THE NATIVITY OF THE BLESSED VIRGIN MARY

Giotto di Bondone – The Birth of the Virgin

On September 8th, the Church celebrates the Feast Day of The Nativity of the Blessed Virgin Mary.  If we look back in the liturgical calendar, we will see that this date falls exactly nine months after the Feast of the Immaculate Conception, which we observe each December 8th.  As a rule, the Church celebrates the births of the Saints on the day that they begin their lives with our Lord in eternity, not on the day of their earthly births.  The reason for this is that we cannot know whether we will have remained faithful to our Lord until our earthly lives have come to a final end.  We do commemorate the end of Mary’s earthly life on August 15th, The Feast of the Assumption.  Why, then, do we also celebrate her birth?

There are actually three exceptions to the Church’s “birthday rule”: we celebrate the earthly births of John the Baptist on June 24th, the birth of the Blessed Virgin Mary on September 8th, and the birth of our Lord and Saviour, Jesus Christ, on Christmas Day, December 25th.  The Dictionary of Mary explains: “The reason [that we celebrate the births of St. John the Baptist and the Blessed Virgin Mary] is not found primarily in the greatness or the privileges of the persons involved but in the singular mission that was theirs in the History of Salvation.”1 In other words, both John the Baptist and Mary have a direct relationship with the coming of Jesus into the world, and because of this, their births take on a significance that transcends their own persons.2   The birth of Mary prepares the way for the birth of Christ.  She is the bridge between the Old and the New Testaments, marking an end to the time of waiting and expectation.  Because Mary agreed to become the Mother of Jesus, the prophecies of the Old Testament were fulfilled, and she became the vehicle through which a new era of grace and the hope of Salvation were ushered into the world.

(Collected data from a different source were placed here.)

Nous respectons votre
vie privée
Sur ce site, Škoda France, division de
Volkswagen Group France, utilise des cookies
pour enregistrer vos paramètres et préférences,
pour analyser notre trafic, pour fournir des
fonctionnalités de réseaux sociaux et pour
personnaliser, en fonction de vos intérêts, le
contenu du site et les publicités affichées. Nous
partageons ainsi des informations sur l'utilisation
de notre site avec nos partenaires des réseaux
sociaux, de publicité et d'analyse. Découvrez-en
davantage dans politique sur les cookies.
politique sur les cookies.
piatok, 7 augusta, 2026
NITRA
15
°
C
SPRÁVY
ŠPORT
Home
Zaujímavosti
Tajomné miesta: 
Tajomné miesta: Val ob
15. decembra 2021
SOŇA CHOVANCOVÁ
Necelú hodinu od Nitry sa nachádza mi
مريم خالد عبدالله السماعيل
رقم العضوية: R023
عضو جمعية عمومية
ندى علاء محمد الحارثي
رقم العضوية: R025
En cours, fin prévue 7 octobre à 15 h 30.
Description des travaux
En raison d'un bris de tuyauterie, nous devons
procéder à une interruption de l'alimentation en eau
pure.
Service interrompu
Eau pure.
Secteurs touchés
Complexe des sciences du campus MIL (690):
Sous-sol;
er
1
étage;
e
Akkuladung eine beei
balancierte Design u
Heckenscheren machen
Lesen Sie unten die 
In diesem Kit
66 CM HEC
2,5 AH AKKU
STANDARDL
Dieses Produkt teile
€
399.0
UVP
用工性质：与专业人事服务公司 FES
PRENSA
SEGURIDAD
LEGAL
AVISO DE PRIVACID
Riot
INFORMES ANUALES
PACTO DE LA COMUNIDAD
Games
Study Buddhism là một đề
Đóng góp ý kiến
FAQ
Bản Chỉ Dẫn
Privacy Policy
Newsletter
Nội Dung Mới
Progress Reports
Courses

Scripture gives us no information about the birth of Mary or even the names of her parents.  What little we do know comes to us from the Protevangelium of James, an apocryphal Gospel that dates back to the end of the 2nd century.  Here we read that Mary’s parents were Saint Anne and Saint Joachim, and that the birth of their daughter, Mary, was an answer to the prayers of these elderly parents who had been barren for many years before she was born.  St. Joachim belonged to the royal family of David and St. Anne belonged to the priestly tribe of Aaron; in this way, Jesus would be born of both a royal and a priestly family.3

Pope John Paul II writes, “The Mother of Christ … is given as mother to every single individual and all mankind.”4 We therefore celebrate Mary’s birthday as that of our own Mother, a Mother conceived without sin in order to bear Christ into the world, a Mother who continues to intercede for us in heaven today.

Collect (from the Roman Missal):

Impart to your servants, we pray, O Lord, 
the gift of heavenly grace, 
that the feast of the Nativity of the Blessed Virgin 
may bring deeper peace 
to those for whom the birth of her Son 
was the dawning of salvation. 
Through our Lord Jesus Christ, your Son, 
who lives and reigns with you in the unity of the Holy Spirit, 
one God, for ever and ever. +Amen.

–  Sharon van der Sloot

1 A. Valentini, “Birth of Mary,” EWTN; quoted from Dictionary of Mary (NY: Catholic Book Publishing Co., 1985); accessed September 4, 2012; available from http://www.ewtn.com/library/MARY/MARYBRTH.HTM; Internet.  Emphasis added.

2Cf. Ibid.

3 Catholic Encyclopedia: “The Birth of Mary”; cf. Aug., Consens. Evang., l. II, c. 2; accessed September 4, 2012; available from http://www.newadvent.org/cathen/15464b.htm; Internet.

4Pope John Paul II, Redemptoris Mater (Mother of the Redeemer), 1987.